The Business Day of Friday May 23rd 2014, under the heading ‘Stefanuti scales down in Botswana operations – Chinese prices ‘too low’ Stefanuti Stocks, a South African construction company states it was scaling down its operation in Botswana because its order book has been dented by intense competition from Chinese construction companies. It is now generally believed that the arrival of the Chinese construction companies in Botswana has substantially reduced the construction costs for Botswana government, saving the government much needed revenues to invest in other areas. Surely this is not a bad thing for the country. Notwithstanding this positive developments between China and Africa in general, and China and Botswana in particular, Chinese construction companies have been portrayed in a very negative light by the media, both in the West, in African and in Botswana, especially as regards workmanship or quality of their work. The PPADB lists about 30 Chinese companies registered to do business in Botswana.

I recently examined some 17 Botswana newspapers stories on Chinese construction companies covering the period May 2010 and March 2013. I was surprised to find out that these negative stories all revolved around only fourChinese companies, namely (1) China Civil Engineering Construction Corporation (CCECC) (2) China National Electric Equipment Corporation CCNEEC), (3) Sinohydro and (4) Shanghai Fenyuue. Whilst there was plenty to say about these four (and correctly so) it appears there was no good story to tell about the 26 other Chinese companies doing business in Botswana, that have probably finished their projects on time and within budget. What I found even more bizarre is the complete lack of mention of the role of the client’s project’s supervising engineers in the form of (a) projects architects, (b) quantity surveyors (c) structural engineers (d) civil engineers (e) electrical engineers and (f) mechanical engineers. I am advised on good authority that these clients supervising engineers are the ones who are supposed to advice the client on such matters as quality and workmanship and recommend payment etc. I would have thought payment implied work was done according to project specifications. Or are we to understand that when it comes to Chinese construction companies, payments were done without the input of the client supervising engineers? ALL companies doing shoddy work should be exposed, and so should all the supervising engineers doing shoddy inspection work for government! But having said all this, I think I understated the source of West’s antipathy towards China.

Multi-view geometry data
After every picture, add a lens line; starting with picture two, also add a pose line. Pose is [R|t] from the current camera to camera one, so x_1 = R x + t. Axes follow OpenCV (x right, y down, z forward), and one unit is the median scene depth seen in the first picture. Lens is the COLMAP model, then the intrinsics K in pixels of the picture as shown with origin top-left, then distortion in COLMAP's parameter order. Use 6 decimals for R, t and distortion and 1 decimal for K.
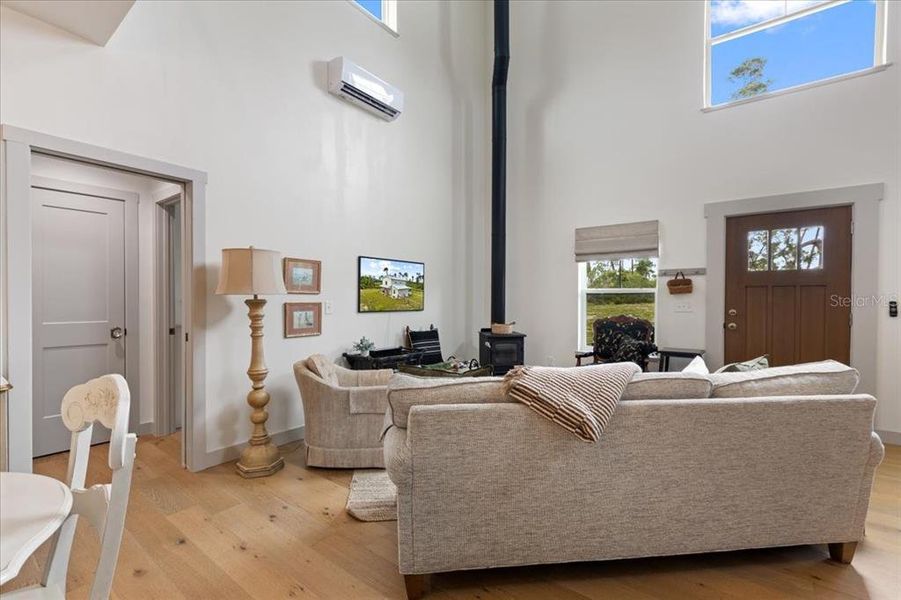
lens RADIAL K [[398.7, 0, 448.1], [0, 398.7, 302.5], [0, 0, 1]] dist [-0.002236, -0.000422]
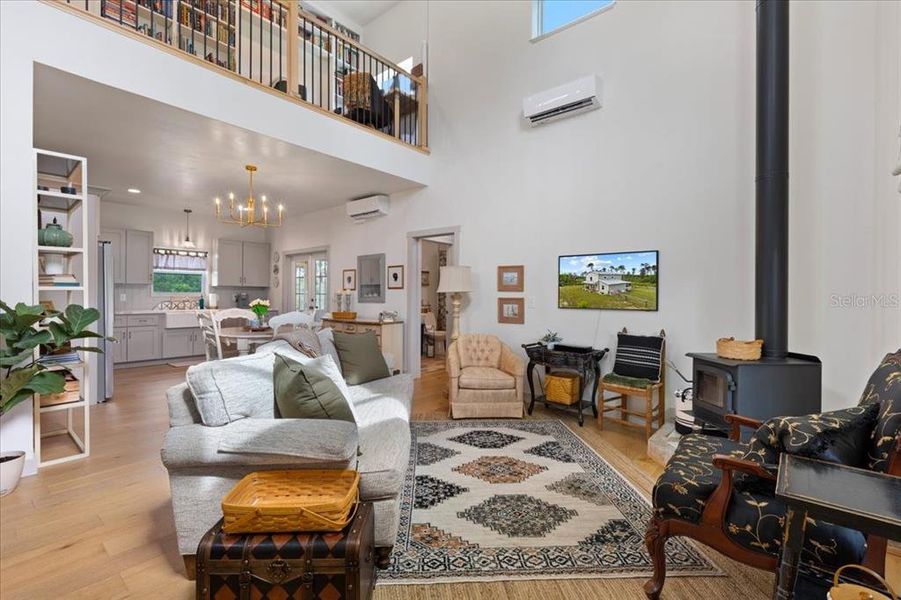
lens RADIAL K [[398.7, 0, 450.7], [0, 398.7, 296.9], [0, 0, 1]] dist [-0.002236, -0.000422]
pose [[-0.053094, -0.000001, -0.998589, 0.878217], [-0.015914, 0.999873, 0.000845, -0.001265], [0.998463, 0.015936, -0.053088, 0.763416]]
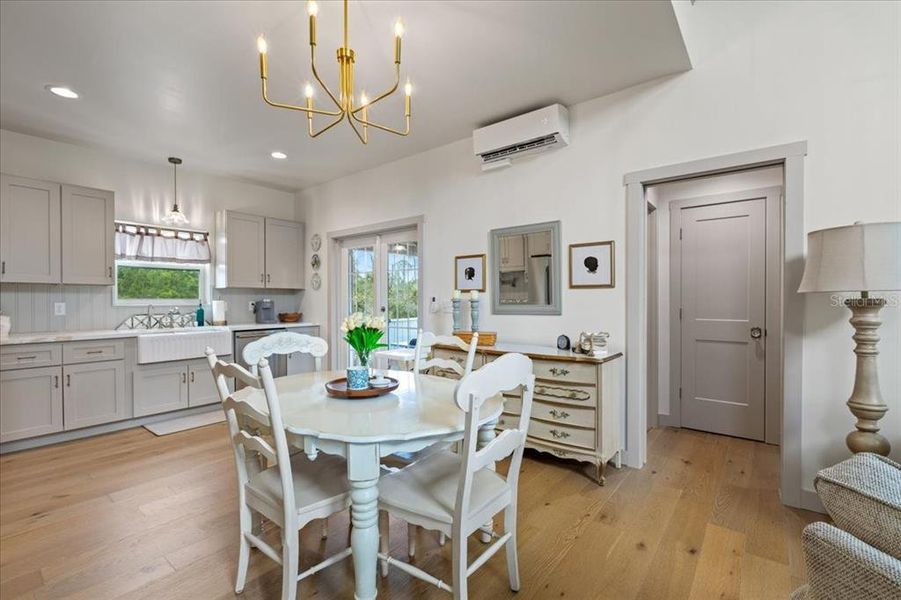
lens RADIAL K [[398.7, 0, 449.6], [0, 398.7, 304.1], [0, 0, 1]] dist [-0.002236, -0.000422]
pose [[-0.030128, 0.009171, -0.999504, 0.146024], [-0.005501, 0.999941, 0.009340, -0.000891], [0.999531, 0.005779, -0.030076, 0.210675]]
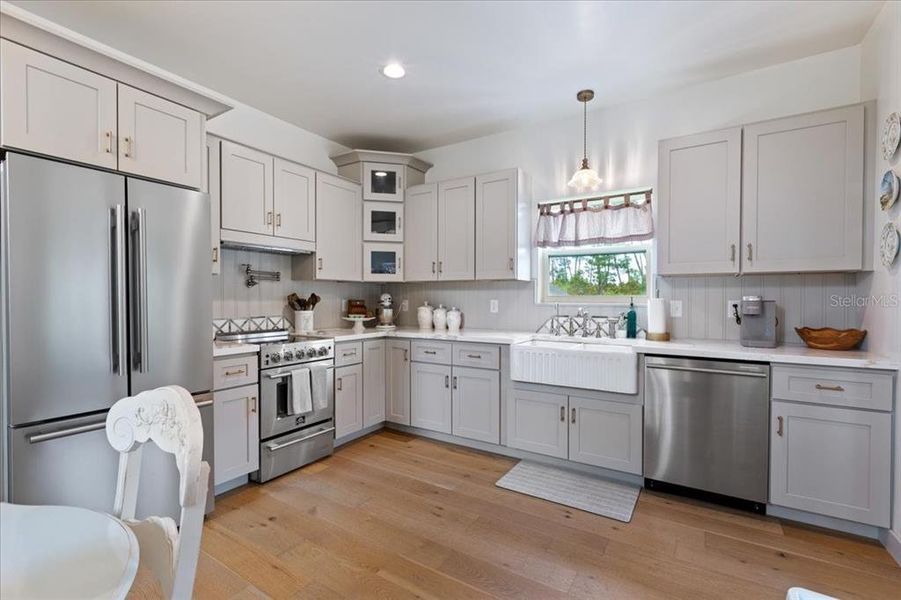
lens RADIAL K [[398.7, 0, 453.4], [0, 398.7, 302.4], [0, 0, 1]] dist [-0.002236, -0.000422]
pose [[-0.997030, 0.000718, -0.077016, -0.634508], [-0.001021, 0.999745, 0.022543, -0.005143], [0.077012, 0.022554, -0.996775, 0.165000]]
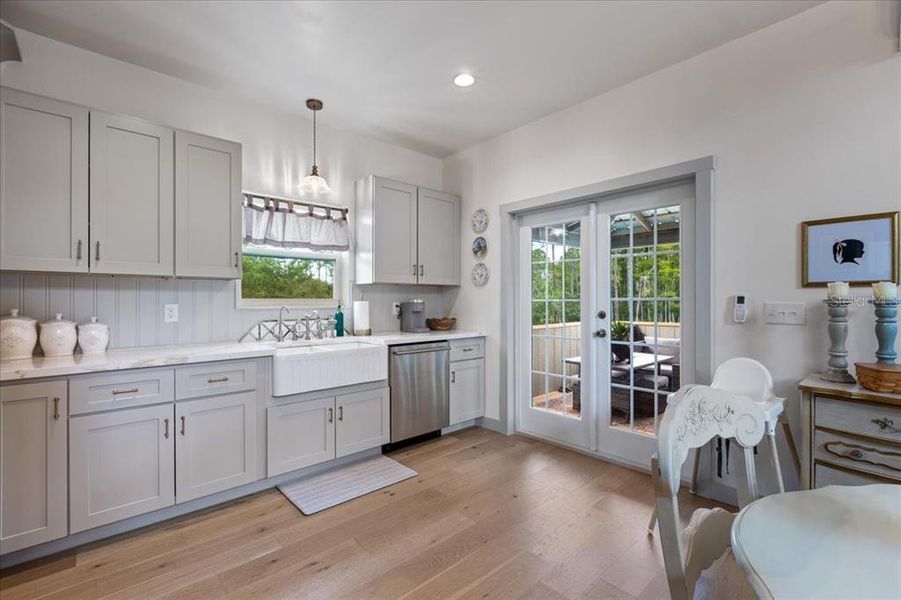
lens RADIAL K [[398.7, 0, 446.6], [0, 398.7, 300.8], [0, 0, 1]] dist [-0.002236, -0.000422]
pose [[-0.197521, 0.000625, -0.980298, -0.222952], [-0.006567, 0.999977, 0.001961, -0.000348], [0.980277, 0.006825, -0.197512, -0.176418]]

### Task description
Summarize the opinion piece on Chinese construction companies in Botswana in three sentences.

### Worked solution
Stefanuti Stocks, a South African construction company, said it was scaling down in Botswana because intense competition from Chinese construction companies had dented its order book, and those Chinese firms are generally believed to have substantially reduced construction costs for the Botswana government. Despite this, the media portray Chinese construction companies negatively, yet the writer's review of 17 Botswana newspaper stories from May 2010 to March 2013 found that the negative coverage revolved around only four of the roughly 30 Chinese companies registered there. The writer notes that none of the stories mention the client's supervising engineers, who are supposed to advise on quality and workmanship and recommend payment, and argues that all companies doing shoddy work and all supervising engineers doing shoddy inspection work should be exposed.